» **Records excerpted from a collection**
--- --- ---
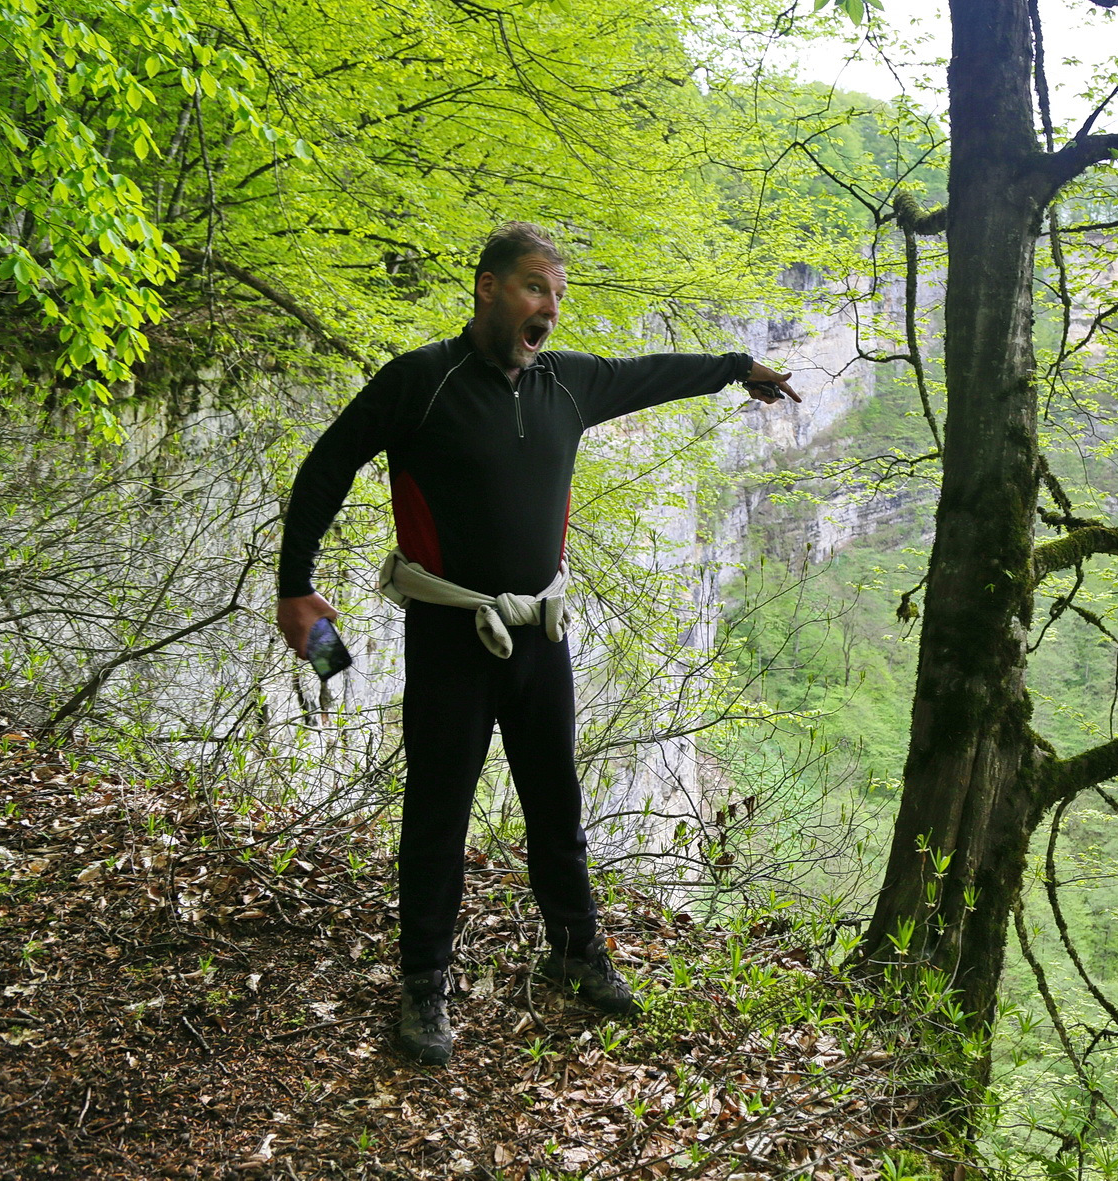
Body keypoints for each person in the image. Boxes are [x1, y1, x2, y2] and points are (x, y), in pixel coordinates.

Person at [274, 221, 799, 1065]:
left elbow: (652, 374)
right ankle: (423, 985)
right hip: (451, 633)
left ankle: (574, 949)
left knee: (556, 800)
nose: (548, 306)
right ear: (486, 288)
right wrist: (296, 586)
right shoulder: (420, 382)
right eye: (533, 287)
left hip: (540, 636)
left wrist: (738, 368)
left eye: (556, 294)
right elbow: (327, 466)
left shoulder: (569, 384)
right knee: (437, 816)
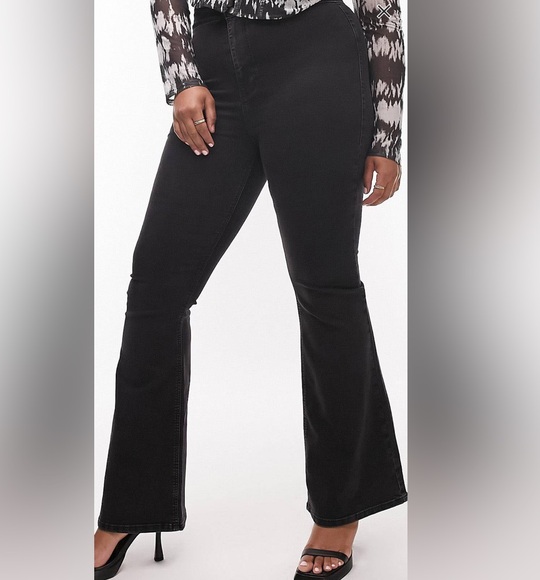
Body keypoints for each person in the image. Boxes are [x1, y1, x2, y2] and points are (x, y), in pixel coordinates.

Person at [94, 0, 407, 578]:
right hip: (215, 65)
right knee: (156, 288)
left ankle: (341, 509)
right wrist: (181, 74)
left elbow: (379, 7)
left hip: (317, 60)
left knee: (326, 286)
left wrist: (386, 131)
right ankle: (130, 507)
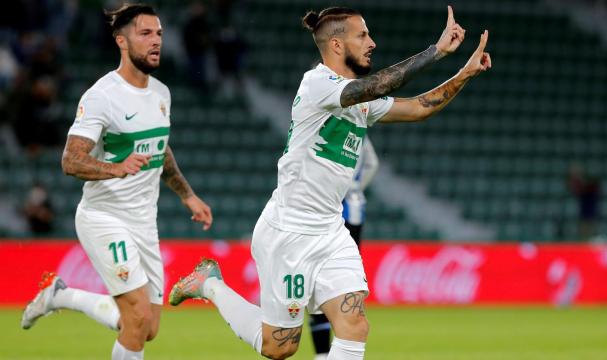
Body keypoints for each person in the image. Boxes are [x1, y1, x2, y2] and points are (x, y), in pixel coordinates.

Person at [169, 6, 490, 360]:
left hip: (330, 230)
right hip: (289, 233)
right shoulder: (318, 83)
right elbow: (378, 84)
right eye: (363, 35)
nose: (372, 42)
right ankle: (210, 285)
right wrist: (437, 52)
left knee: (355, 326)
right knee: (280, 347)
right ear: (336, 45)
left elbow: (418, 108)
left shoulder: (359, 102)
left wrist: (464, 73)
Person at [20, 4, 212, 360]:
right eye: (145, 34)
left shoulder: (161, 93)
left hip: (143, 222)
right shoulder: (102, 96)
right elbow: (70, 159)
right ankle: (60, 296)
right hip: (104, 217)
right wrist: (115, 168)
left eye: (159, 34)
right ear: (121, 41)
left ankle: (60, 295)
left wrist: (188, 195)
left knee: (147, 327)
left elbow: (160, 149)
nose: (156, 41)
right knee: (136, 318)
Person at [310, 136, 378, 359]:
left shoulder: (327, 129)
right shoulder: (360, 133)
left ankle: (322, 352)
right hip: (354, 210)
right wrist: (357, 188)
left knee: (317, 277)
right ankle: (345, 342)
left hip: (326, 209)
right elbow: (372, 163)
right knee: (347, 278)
--- --- ---
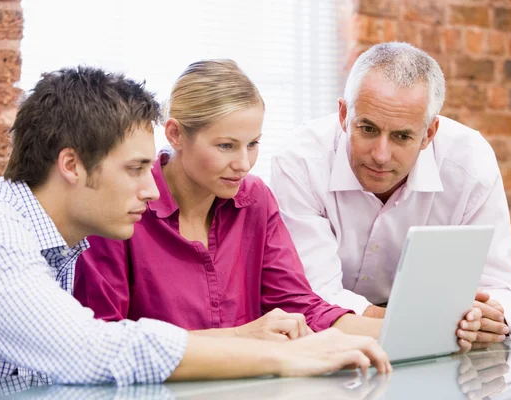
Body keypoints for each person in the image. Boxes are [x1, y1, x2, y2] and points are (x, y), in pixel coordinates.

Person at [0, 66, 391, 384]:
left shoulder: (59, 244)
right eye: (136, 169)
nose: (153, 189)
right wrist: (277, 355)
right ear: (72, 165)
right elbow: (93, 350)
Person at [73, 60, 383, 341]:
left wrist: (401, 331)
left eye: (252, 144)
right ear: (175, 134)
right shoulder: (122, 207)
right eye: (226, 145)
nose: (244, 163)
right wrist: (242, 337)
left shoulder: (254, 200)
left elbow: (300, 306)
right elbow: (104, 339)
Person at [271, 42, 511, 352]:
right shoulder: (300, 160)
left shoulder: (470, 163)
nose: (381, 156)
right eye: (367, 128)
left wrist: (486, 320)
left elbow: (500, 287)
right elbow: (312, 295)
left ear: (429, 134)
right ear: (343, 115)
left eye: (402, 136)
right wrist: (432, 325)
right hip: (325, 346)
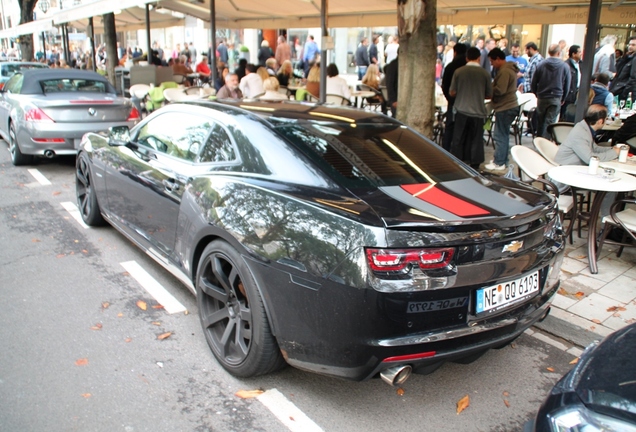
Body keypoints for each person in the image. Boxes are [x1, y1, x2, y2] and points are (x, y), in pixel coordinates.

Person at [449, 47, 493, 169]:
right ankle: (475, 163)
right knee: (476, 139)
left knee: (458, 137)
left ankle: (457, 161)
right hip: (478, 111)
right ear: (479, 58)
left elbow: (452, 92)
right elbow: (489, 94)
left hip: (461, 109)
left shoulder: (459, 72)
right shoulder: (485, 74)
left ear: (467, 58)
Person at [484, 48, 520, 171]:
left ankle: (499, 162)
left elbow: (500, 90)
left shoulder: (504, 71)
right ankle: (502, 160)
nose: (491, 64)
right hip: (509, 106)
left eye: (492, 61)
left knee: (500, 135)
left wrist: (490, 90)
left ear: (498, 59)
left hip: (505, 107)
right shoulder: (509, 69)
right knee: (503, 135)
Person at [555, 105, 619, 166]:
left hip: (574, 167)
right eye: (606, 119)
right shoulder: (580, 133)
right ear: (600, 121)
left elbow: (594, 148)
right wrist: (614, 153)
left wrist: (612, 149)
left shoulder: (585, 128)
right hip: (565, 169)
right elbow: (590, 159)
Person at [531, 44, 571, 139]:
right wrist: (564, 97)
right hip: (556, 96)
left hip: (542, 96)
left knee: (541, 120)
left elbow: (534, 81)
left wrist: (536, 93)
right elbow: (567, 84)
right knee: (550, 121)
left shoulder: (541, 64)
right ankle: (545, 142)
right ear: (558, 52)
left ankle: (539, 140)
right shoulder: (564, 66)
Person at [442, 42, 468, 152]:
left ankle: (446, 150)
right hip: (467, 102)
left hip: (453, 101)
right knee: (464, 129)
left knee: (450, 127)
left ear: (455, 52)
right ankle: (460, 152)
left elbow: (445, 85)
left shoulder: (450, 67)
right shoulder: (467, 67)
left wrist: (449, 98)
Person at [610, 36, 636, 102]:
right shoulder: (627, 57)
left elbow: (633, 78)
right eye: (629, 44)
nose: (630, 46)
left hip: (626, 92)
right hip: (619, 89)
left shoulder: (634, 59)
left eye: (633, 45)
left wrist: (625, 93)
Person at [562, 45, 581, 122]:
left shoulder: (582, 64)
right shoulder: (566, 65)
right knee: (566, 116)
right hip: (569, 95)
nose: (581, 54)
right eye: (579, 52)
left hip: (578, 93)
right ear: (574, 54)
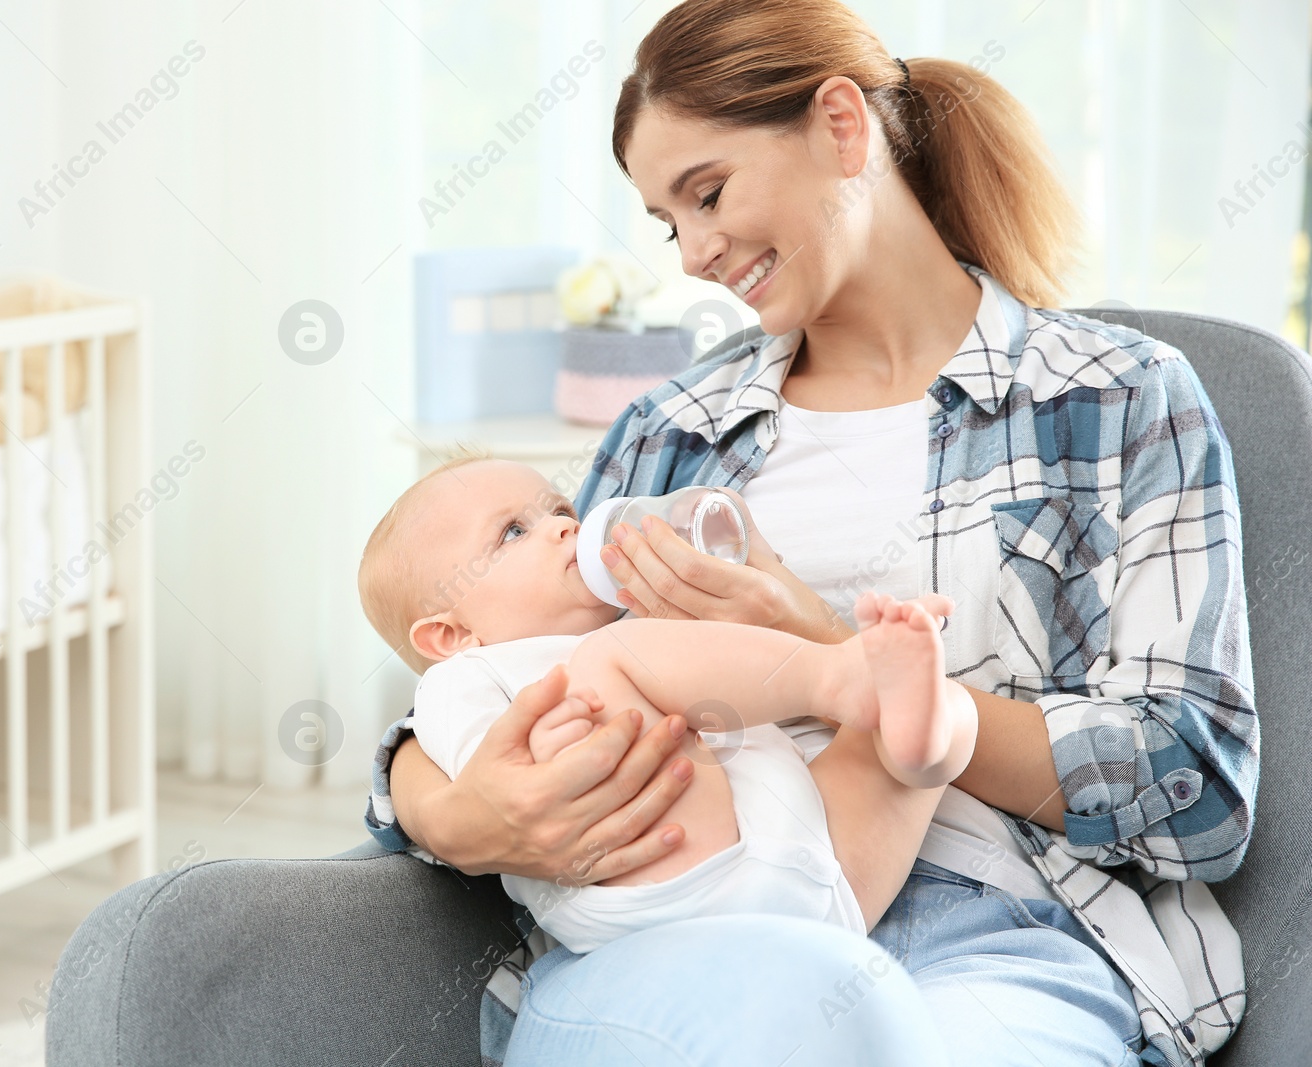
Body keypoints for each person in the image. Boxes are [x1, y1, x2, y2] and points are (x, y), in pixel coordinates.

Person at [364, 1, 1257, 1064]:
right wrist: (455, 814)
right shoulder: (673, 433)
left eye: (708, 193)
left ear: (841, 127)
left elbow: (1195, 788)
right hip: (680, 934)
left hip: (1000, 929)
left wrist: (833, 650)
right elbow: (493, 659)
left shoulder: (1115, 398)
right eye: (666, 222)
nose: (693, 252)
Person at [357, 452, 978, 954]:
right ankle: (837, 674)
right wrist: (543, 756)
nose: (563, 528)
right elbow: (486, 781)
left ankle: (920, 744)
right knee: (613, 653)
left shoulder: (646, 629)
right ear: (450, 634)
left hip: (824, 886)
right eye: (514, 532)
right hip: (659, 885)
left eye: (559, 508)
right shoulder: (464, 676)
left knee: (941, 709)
--- --- ---
» **Exercise details**
Write down, word for word, the lines above from the one containing "right ankle: (502, 160)" through the one containing "left elbow: (594, 148)", both ends included.

» **The answer**
right ankle: (502, 160)
nose: (491, 64)
right hip: (509, 106)
left eye: (492, 61)
left knee: (500, 135)
left wrist: (490, 90)
left ear: (498, 59)
left hip: (505, 107)
right shoulder: (509, 69)
right knee: (503, 135)
Person at [555, 105, 619, 166]:
left hip: (574, 167)
right eye: (606, 119)
right shoulder: (580, 133)
right ear: (600, 121)
left elbow: (594, 148)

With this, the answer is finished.